▸ **Action item A**
Answer these questions from the text on the 1955 Peruvian Segunda División:
(i) How many teams played in the tournament?
(ii) To which league was the team with the fewest points relegated?
(iii) How many points were awarded for a draw?
▸ **Action item B**
Repeat the passage of the text on the 1955 Peruvian Segunda División starting with "- Top goalscorer: Tulio" and going on through "Lima y Callao.", without any change.

▸ **Text**
.....

Peruvian Segunda División
- Season: 1955
- Dates: 13 August 1955 – 18 December 1955
- Champions: Carlos Concha
- Runner up: Porvenir Miraflores
- Relegated: Jorge Chávez
- Matches: 90
- Goals: 329 (3.66 per match)
- Top goalscorer: Tulio Quiñones (10)

= 1955 Peruvian Segunda División =

The 1955 Peruvian Segunda División, the second division of Peruvian football (soccer), was played by 10 teams. The tournament winner, Carlos Concha was promoted to the 1956 Peruvian Primera División.

==Competition format==
All teams faced each other in a double round-robin format, playing home and away matches. The team that accumulated the highest number of points at the end of the season was automatically crowned champion and promoted to the Peruvian Primera División, while the team with the fewest points was relegated to the Ligas Provinciales de Lima y Callao.

Two points were awarded for a win, one point for a draw, and no points for a loss.

.....

▸ **Provided data**
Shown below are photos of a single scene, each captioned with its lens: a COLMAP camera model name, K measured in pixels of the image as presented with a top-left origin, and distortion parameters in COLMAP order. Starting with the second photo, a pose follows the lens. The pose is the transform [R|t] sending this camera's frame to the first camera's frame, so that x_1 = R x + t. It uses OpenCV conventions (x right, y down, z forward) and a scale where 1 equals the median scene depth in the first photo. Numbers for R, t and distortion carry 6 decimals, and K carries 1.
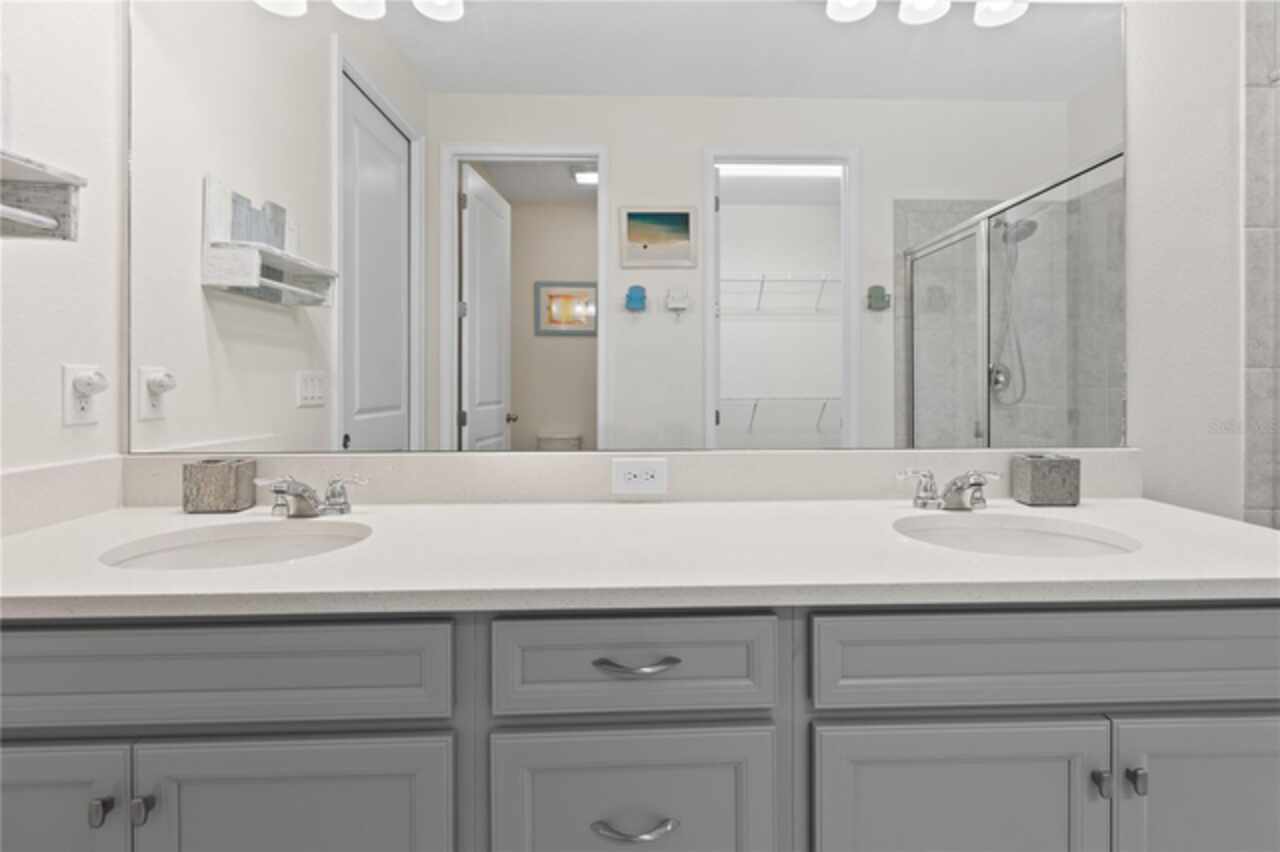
lens RADIAL K [[604.7, 0, 671.3], [0, 604.7, 363.3], [0, 0, 1]] dist [0.001258, -0.000085]
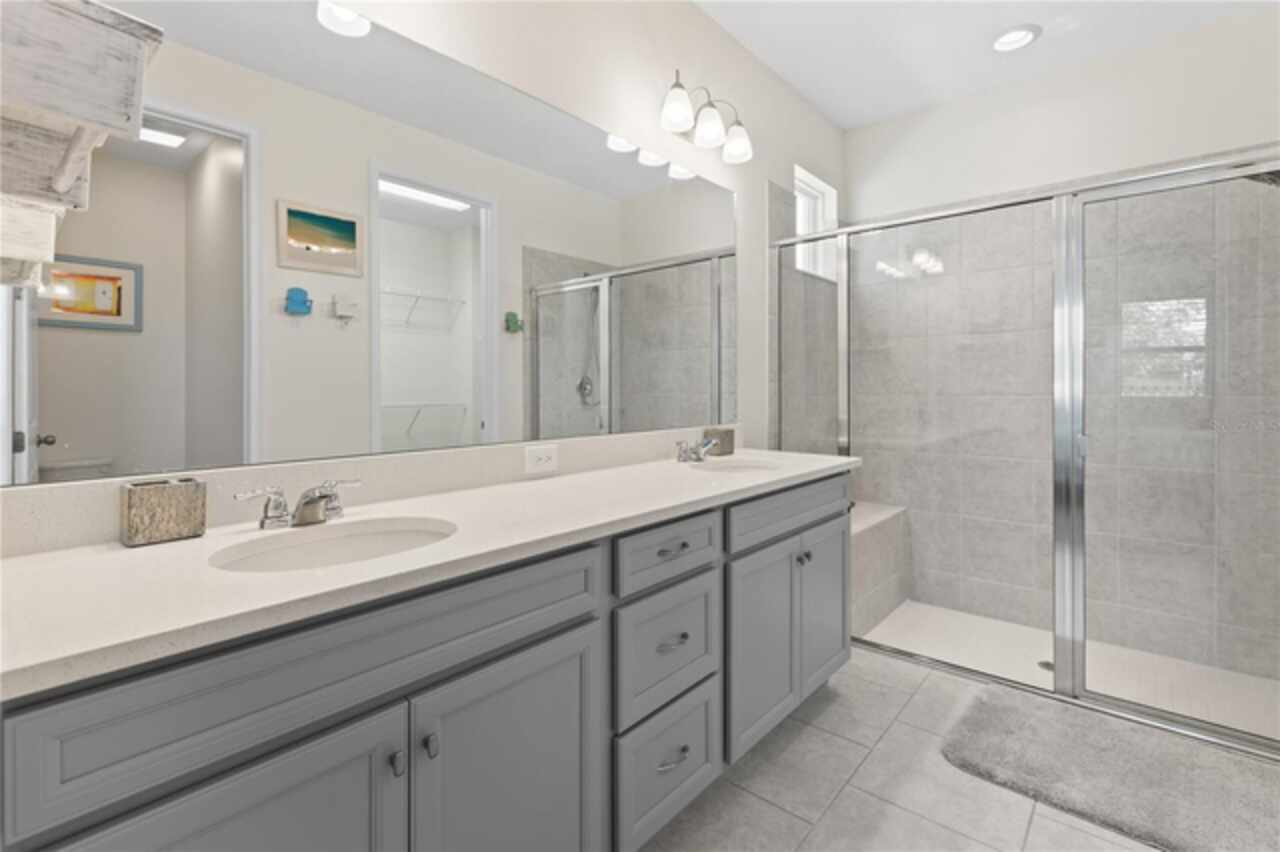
lens RADIAL K [[578.2, 0, 642.8], [0, 578.2, 387.5], [0, 0, 1]] dist [0.000860, 0.000052]
pose [[0.682633, 0.002046, 0.730759, -0.759432], [-0.020810, 0.999645, 0.016640, 0.002074], [-0.730465, -0.026566, 0.682433, -0.033408]]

.....

▸ **Your response A**
(i) 10 teams.
(ii) The Ligas Provinciales de Lima y Callao.
(iii) One point.

▸ **Your response B**
- Top goalscorer: Tulio Quiñones (10)

= 1955 Peruvian Segunda División =

The 1955 Peruvian Segunda División, the second division of Peruvian football (soccer), was played by 10 teams. The tournament winner, Carlos Concha was promoted to the 1956 Peruvian Primera División.

==Competition format==
All teams faced each other in a double round-robin format, playing home and away matches. The team that accumulated the highest number of points at the end of the season was automatically crowned champion and promoted to the Peruvian Primera División, while the team with the fewest points was relegated to the Ligas Provinciales de Lima y Callao.